Copy each line containing "Adhes" from the listing below.

== Segment start ==

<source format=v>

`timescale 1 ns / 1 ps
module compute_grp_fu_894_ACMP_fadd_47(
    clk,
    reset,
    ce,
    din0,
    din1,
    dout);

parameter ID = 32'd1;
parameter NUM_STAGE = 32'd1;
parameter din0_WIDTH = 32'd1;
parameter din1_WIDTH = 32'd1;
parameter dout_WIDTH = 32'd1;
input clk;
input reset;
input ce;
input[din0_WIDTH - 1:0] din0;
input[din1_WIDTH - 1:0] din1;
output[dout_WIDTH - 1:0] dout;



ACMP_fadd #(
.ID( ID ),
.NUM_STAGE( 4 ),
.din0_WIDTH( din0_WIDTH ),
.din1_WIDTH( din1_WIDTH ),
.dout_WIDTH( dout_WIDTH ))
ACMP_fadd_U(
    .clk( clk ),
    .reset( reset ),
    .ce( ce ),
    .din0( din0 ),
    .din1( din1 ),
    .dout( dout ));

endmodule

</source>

== Segment end ==
== Segment start ==

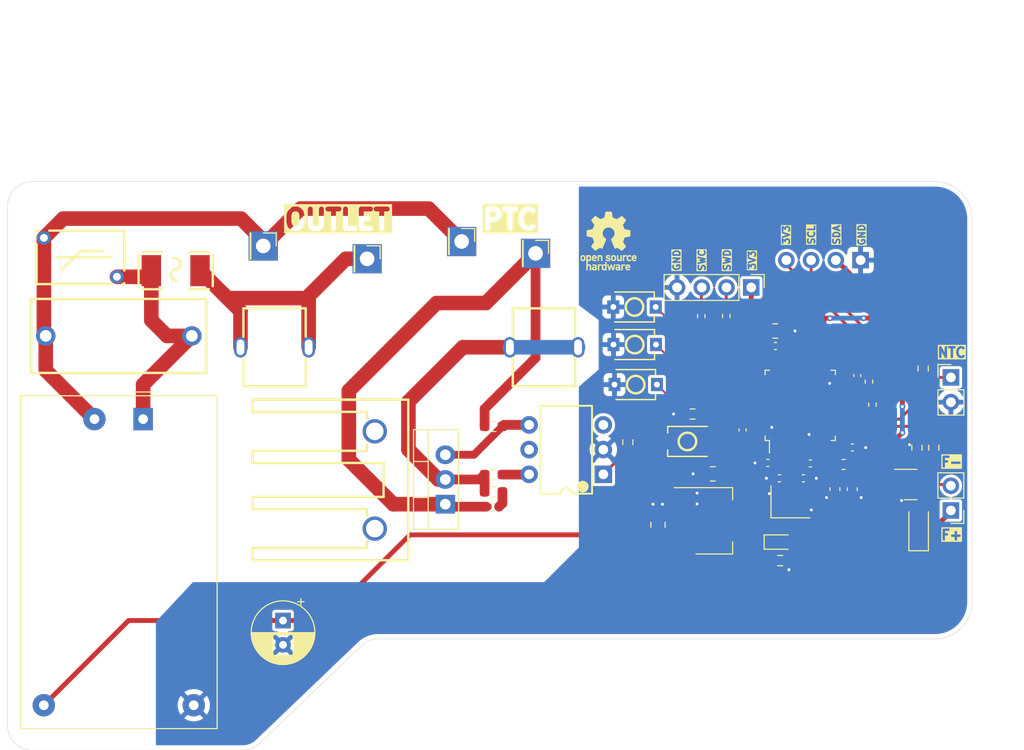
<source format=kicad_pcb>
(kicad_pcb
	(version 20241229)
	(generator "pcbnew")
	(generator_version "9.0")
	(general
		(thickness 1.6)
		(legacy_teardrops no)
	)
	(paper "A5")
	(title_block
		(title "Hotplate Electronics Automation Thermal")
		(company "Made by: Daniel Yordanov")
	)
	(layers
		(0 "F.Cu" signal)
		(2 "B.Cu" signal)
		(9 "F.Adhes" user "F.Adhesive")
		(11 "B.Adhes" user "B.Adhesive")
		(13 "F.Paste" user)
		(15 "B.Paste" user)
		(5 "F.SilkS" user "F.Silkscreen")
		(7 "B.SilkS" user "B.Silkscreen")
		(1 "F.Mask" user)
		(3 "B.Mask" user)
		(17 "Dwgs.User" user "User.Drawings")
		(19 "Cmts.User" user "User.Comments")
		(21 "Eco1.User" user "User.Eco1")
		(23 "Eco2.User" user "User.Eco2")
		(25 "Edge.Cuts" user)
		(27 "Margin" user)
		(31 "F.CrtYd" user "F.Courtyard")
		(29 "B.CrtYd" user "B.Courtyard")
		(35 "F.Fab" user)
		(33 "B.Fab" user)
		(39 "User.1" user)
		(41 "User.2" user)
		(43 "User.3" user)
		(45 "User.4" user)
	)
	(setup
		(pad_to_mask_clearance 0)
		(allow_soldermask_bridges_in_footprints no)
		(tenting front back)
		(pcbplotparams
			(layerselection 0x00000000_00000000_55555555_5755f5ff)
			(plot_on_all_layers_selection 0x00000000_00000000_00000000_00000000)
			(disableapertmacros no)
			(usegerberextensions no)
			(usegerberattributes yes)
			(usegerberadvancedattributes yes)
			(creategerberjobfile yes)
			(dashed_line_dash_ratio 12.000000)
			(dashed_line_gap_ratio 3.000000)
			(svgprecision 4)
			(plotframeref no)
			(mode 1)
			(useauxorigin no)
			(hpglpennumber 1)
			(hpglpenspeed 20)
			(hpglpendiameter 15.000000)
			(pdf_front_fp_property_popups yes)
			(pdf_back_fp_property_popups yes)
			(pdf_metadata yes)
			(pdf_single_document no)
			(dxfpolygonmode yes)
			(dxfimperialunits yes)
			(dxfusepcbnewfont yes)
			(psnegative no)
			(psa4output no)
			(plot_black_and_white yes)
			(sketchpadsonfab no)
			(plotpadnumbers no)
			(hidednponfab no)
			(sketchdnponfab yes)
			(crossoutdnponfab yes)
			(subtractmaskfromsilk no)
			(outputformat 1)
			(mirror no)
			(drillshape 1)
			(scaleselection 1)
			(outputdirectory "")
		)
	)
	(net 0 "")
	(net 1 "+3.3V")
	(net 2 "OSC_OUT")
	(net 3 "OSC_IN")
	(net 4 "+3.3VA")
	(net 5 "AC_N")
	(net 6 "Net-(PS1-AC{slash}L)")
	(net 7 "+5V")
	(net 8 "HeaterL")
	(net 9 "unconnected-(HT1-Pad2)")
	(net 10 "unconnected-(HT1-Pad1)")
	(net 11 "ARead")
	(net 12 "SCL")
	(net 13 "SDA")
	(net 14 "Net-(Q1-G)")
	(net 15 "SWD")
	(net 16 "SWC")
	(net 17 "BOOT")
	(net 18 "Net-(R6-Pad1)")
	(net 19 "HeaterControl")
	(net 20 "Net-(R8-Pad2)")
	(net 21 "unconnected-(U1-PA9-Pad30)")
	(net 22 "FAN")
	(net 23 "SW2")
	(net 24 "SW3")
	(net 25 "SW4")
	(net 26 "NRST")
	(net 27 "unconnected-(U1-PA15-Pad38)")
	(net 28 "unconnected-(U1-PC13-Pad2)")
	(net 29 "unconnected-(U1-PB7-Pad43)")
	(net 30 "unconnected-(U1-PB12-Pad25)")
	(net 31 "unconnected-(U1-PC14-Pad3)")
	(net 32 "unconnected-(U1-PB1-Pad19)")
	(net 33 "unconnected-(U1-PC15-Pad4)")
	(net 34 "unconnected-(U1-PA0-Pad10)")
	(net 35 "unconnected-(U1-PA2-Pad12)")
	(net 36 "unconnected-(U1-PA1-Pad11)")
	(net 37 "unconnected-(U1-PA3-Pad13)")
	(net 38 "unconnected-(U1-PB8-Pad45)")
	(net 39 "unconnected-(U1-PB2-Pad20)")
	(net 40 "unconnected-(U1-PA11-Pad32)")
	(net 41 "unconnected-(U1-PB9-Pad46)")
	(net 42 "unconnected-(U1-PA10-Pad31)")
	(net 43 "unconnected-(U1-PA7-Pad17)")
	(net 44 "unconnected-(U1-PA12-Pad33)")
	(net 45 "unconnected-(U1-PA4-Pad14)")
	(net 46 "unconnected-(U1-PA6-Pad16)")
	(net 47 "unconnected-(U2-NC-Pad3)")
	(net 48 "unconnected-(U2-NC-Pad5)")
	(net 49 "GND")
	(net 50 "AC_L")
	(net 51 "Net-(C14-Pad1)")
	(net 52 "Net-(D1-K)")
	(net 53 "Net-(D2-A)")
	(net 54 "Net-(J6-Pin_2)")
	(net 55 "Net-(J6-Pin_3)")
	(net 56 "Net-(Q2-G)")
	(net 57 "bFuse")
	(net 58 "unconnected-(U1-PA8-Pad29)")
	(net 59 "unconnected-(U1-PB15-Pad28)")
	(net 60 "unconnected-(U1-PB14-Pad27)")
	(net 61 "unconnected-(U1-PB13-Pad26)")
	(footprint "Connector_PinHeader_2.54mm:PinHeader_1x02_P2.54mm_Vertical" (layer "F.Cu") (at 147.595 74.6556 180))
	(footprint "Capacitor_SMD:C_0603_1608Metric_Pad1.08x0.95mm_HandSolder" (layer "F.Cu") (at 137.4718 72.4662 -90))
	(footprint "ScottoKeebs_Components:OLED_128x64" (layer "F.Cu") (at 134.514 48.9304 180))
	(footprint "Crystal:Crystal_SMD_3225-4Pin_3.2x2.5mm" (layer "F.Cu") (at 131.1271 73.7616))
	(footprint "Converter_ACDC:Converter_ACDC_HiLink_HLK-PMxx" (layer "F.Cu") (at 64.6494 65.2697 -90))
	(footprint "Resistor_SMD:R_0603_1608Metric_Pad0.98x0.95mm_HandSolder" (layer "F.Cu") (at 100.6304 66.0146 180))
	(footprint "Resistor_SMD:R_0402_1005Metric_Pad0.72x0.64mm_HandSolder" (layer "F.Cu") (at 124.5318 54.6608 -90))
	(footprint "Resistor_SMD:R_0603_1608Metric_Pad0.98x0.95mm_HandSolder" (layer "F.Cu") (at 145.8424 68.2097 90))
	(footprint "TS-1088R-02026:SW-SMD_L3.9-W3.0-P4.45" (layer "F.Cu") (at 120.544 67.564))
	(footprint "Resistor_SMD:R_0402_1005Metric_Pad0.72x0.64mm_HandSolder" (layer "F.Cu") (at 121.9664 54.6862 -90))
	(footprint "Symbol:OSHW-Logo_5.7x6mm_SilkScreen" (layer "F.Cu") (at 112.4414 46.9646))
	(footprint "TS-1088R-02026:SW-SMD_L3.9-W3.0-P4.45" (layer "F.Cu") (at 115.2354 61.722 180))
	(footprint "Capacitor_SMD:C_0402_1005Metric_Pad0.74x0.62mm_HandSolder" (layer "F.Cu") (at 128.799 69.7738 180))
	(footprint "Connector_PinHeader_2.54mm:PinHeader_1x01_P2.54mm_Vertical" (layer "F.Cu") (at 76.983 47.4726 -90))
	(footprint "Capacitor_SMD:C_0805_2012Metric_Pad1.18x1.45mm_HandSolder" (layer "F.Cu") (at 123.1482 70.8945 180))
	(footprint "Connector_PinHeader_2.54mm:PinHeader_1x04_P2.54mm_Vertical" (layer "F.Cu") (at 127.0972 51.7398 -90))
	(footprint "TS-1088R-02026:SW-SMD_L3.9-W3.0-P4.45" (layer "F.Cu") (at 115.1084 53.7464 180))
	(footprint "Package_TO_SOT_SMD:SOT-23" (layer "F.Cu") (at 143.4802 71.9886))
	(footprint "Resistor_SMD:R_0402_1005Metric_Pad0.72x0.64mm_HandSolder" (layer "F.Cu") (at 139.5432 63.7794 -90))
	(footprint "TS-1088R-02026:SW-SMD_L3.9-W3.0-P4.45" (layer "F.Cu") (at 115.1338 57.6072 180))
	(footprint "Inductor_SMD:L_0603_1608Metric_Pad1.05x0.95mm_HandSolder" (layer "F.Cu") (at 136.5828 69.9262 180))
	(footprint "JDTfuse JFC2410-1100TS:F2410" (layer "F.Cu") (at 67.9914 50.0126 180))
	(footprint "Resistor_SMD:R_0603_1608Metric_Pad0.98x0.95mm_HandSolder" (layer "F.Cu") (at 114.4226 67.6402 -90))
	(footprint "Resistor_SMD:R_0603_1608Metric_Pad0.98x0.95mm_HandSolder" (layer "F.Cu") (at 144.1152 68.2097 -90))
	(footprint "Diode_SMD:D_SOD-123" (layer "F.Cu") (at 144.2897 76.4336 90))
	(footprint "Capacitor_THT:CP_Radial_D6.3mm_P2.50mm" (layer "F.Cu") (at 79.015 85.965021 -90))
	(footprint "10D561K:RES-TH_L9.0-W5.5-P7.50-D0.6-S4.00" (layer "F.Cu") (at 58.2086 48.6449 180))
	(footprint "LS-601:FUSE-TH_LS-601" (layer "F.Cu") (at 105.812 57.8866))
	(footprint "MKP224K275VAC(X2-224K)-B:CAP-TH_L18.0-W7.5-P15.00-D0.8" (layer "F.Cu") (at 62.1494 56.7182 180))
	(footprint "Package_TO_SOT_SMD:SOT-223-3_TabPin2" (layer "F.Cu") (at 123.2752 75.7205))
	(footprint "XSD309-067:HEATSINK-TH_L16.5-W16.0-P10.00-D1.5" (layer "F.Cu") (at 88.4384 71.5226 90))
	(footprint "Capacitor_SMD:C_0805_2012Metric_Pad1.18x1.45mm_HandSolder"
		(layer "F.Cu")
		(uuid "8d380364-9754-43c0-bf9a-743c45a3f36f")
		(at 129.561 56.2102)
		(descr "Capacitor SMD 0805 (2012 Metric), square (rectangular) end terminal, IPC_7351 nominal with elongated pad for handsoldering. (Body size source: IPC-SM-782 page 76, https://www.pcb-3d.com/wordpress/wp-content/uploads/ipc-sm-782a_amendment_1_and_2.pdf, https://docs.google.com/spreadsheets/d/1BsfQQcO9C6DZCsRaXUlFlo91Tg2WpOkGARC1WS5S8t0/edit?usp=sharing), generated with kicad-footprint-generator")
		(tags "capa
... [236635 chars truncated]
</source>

== Segment end ==

Exercise output →
		(9 "F.Adhes" user "F.Adhesive")
		(11 "B.Adhes" user "B.Adhesive")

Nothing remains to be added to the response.